At the end of August, the meeting of the BRICS countries (Brazil, Russia, India, China, and South Africa) in Johannesburg decided upon the admission of six new member states into the club: Argentina, Saudi Arabia, Iran, Ethiopia, the UAE and Egypt. This enlargement marks a diplomatic victory for China, which had urged the other BRICS countries to transform the club into a geopolitical rival to the G7 gathering, which is dominated by the US and Europe.
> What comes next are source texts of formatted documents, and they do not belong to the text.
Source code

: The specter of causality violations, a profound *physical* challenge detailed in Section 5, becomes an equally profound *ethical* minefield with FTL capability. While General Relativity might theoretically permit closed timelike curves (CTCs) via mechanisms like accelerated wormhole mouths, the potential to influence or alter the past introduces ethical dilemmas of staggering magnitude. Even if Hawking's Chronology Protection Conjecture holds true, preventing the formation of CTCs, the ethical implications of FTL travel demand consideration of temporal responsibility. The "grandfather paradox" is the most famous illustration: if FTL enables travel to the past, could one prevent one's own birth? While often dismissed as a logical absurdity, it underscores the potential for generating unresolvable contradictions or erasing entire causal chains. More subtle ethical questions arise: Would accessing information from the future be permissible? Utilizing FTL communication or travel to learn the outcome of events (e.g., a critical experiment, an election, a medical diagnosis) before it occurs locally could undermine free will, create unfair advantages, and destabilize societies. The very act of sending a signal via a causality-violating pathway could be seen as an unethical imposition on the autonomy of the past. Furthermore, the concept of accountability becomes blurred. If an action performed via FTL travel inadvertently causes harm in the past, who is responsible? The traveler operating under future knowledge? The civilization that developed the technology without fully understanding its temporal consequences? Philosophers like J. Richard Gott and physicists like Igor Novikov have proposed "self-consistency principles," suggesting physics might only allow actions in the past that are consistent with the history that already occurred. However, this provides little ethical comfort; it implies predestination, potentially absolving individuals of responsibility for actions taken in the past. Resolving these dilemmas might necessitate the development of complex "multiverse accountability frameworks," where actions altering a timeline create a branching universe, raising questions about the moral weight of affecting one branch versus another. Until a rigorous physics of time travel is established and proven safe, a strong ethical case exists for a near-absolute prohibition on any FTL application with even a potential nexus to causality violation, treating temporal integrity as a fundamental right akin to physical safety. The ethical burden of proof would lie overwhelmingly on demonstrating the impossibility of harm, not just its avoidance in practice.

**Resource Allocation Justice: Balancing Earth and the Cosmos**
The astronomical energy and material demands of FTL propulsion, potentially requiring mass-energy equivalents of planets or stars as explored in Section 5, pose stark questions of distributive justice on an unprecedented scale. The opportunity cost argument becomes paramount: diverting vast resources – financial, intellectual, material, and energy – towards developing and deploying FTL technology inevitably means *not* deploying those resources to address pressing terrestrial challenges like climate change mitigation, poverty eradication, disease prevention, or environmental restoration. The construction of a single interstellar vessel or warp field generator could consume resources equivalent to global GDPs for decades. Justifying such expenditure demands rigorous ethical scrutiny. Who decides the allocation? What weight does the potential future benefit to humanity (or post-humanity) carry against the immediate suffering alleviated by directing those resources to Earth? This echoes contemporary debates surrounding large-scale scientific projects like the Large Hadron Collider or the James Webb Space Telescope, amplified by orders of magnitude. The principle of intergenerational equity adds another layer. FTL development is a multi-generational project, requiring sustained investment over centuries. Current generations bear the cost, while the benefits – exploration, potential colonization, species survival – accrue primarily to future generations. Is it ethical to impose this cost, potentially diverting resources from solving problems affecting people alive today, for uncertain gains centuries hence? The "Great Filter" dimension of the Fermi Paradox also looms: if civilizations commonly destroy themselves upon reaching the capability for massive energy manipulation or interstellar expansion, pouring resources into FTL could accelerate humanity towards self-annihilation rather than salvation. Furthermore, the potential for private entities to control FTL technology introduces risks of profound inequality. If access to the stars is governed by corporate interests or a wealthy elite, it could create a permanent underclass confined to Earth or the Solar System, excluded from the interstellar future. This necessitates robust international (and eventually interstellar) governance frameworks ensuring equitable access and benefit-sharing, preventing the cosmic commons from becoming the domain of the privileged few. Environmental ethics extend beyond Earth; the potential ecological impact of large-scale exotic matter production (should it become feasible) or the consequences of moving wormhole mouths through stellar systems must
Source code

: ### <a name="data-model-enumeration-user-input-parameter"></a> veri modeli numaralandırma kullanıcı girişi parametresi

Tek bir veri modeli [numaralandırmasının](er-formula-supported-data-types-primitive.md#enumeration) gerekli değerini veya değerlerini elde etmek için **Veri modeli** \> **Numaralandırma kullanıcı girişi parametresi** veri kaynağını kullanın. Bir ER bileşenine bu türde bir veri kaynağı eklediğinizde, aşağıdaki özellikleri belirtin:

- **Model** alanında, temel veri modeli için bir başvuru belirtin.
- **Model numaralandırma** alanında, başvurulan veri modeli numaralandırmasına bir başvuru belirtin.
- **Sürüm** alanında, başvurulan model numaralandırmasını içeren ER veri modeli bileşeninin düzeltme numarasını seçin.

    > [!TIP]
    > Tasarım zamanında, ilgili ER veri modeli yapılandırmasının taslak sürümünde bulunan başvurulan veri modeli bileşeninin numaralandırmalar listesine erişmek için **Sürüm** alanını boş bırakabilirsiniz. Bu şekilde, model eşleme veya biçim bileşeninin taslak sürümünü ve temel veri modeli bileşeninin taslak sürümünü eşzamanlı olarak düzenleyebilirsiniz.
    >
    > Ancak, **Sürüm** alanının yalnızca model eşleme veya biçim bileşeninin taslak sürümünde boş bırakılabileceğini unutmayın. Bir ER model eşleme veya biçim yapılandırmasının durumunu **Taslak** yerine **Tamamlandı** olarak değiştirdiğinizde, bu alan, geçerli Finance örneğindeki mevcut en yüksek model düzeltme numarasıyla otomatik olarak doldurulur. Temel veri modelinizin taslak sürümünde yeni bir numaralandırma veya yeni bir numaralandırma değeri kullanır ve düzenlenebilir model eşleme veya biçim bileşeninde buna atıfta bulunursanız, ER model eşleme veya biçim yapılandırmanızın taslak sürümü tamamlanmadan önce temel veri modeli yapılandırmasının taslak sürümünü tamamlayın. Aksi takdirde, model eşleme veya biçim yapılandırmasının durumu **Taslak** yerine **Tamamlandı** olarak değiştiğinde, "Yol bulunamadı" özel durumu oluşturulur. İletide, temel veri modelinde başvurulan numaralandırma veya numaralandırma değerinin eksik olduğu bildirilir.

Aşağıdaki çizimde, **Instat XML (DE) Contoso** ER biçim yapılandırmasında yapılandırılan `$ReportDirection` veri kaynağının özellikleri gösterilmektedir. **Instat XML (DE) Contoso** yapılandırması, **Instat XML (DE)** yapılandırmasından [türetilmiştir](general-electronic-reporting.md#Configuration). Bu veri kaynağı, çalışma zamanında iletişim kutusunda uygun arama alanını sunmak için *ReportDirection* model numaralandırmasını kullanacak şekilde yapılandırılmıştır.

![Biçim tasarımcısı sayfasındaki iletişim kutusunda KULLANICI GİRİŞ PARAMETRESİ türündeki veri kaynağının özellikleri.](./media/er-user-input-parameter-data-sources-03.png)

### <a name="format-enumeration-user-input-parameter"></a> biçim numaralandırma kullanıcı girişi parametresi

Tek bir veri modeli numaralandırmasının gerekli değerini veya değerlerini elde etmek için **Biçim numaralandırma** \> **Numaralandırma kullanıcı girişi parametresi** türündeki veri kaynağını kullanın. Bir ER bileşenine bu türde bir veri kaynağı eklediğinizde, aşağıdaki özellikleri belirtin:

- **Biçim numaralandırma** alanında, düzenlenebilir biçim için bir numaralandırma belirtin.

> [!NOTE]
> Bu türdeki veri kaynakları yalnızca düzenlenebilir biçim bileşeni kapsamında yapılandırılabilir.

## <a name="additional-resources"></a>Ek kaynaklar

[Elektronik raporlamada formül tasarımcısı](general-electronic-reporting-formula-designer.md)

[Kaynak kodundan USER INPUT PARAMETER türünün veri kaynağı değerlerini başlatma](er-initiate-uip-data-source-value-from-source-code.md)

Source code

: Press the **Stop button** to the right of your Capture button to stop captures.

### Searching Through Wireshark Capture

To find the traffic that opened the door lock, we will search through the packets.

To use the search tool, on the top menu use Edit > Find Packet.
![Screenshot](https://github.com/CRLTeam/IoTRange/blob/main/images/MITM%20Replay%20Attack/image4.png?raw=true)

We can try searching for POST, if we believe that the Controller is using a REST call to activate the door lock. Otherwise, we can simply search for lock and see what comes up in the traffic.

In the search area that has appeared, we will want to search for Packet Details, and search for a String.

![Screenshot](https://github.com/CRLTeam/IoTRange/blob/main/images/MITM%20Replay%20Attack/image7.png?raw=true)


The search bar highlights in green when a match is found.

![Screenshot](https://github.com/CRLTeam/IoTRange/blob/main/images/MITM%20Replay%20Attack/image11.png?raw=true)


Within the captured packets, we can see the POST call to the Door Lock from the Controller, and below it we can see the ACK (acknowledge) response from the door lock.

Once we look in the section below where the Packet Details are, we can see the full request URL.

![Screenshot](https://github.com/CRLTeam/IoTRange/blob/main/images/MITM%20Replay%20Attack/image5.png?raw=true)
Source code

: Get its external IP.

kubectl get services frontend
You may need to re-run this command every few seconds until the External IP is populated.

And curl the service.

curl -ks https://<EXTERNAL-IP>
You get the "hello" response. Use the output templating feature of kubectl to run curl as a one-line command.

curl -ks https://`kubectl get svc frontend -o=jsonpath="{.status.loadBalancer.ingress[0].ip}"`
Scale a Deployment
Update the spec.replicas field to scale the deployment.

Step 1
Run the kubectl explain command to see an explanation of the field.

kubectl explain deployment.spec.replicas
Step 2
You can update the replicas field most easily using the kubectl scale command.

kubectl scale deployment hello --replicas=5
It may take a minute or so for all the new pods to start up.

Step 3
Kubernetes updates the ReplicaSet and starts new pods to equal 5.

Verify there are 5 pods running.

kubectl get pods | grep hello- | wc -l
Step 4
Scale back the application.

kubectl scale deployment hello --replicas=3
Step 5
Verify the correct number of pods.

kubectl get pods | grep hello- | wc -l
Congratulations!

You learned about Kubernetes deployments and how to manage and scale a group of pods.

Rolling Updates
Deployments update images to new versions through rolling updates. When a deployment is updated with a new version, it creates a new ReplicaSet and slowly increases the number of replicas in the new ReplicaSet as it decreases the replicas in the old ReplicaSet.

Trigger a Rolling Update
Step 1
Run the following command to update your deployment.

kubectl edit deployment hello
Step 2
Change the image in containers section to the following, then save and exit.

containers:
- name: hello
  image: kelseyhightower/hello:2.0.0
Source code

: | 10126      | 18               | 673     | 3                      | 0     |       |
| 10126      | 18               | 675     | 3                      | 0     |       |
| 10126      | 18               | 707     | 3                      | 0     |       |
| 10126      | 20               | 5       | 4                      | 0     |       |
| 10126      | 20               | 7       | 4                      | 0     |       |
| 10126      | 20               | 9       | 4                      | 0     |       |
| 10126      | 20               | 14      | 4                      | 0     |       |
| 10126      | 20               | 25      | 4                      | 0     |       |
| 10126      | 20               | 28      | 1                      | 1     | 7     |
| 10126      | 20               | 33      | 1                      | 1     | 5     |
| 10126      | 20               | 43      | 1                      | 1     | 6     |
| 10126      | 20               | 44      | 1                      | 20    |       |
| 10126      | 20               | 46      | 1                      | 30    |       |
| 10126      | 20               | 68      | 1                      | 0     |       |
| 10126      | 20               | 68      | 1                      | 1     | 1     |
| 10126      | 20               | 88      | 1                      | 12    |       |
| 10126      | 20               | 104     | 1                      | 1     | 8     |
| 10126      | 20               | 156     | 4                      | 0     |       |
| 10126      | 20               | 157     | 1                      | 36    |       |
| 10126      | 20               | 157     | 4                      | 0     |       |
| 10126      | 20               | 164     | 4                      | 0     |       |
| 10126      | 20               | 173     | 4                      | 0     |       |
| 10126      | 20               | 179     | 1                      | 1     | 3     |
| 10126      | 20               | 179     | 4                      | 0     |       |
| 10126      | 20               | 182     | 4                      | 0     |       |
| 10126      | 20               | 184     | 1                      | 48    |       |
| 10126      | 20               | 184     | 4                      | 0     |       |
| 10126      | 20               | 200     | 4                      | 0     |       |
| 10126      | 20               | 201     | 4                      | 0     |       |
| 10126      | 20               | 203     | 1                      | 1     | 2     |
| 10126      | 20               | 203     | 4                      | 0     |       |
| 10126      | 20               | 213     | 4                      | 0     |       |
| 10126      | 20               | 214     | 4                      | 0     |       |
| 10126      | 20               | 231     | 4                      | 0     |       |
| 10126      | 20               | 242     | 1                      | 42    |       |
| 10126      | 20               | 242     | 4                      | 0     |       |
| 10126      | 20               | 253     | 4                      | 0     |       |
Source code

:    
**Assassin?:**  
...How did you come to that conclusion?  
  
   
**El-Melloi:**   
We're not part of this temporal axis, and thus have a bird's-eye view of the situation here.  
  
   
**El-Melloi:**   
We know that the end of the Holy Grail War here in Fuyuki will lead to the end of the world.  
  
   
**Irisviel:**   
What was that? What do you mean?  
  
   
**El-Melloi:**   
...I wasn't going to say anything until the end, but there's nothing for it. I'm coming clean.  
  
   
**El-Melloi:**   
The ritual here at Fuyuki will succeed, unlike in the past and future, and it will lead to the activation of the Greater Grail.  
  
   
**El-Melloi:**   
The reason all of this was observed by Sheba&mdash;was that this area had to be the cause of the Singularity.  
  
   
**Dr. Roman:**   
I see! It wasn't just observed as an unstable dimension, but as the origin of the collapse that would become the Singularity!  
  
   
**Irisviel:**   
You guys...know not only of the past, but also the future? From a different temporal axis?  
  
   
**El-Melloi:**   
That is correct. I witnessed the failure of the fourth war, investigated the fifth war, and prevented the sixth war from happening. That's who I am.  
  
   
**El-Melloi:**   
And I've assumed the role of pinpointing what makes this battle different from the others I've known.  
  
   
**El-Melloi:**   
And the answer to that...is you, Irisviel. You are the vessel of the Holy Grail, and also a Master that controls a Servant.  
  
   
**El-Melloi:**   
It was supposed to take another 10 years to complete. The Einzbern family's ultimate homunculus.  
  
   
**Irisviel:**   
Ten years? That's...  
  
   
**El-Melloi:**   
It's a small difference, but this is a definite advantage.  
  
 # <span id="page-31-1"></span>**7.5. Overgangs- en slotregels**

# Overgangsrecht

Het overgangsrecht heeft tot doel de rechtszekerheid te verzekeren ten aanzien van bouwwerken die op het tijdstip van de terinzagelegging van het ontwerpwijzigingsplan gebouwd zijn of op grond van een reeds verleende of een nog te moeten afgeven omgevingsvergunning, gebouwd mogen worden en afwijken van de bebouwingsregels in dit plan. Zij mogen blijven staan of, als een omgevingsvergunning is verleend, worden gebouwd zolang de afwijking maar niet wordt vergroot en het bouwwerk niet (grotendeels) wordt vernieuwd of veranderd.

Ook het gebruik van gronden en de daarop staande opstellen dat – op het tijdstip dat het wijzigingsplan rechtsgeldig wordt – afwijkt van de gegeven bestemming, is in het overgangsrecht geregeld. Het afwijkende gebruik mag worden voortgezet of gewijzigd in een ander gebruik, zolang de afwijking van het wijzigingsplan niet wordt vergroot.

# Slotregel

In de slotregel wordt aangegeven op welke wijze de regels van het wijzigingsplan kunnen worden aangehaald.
In previous columns, we have discussed how the BRICS were morphing into an emeging markets G7; the enlargement of the group seems to confirm this trajectory.
The BRICS enlargement will create an even more heterogeneous group, with internally diverging strategic interests and geopolitical ambitions. All the same, it certainly strengthens China’s position as a broker of international affairs. In fact, it would have never been possible without a preliminary rapprochement between Saudi Arabia and Iran, which was sanctioned by the pact signed between the two countries in Beijing in April.
While it is perfectly legitimate for China to try to leverage the BRICS grouping to project more geopolitical influence in various areas of the global economy, doing so will also create further problems for global governance. As we discussed previously, international fora for the resolution of conflicts, or for the tackling of transnational issues such as climate change and pandemics, are becoming increasingly ineffective. Indeed with Cold War 2 between US and China gathering pace, these international fora are becoming increasingly balkanised; they are being divided into factions, each of them loyal to either the US or China.
The UN Security Council is clearly divided, with a fault-line separating the US, UK and France on the one hand and China and Russia on the other. The G20 is even more dramatically being divided between the allies of China and those of the US. When the G20 meeting was hosted by Indonesia in Bali in November 2022, it was almost a miracle that the various countries agreed on a joint communique. For the upcoming G20 meeting in India, they might not even be able to do so.
In fact, Chinese leader Xi Jinping confirmed that he will not attend the G20 meeting; instead he will send his right-hand man, premier Li Qiang. Russia’s president Vladimir Putin will also not attend, because an arrest warrant by the International Criminal Court is still hanging over his head. These absences will clearly reduce the influence of the gathering and its ability to address the numerous global issues currently on the table. It is also possible that other heads of states and government will decide to send their own number twos, knowing that Xi will not be there, and so further reducing the impact of the meeting.
In our view, Xi’s decision to stay home is a deliberate decision by China to boycott the G20 as a gathering for the resolution of international disputes, to the clear advantage of more limited groupings such as the G7 and the enlarged BRICS. This will reinforce the polarisation of global economy and the geopolitical order.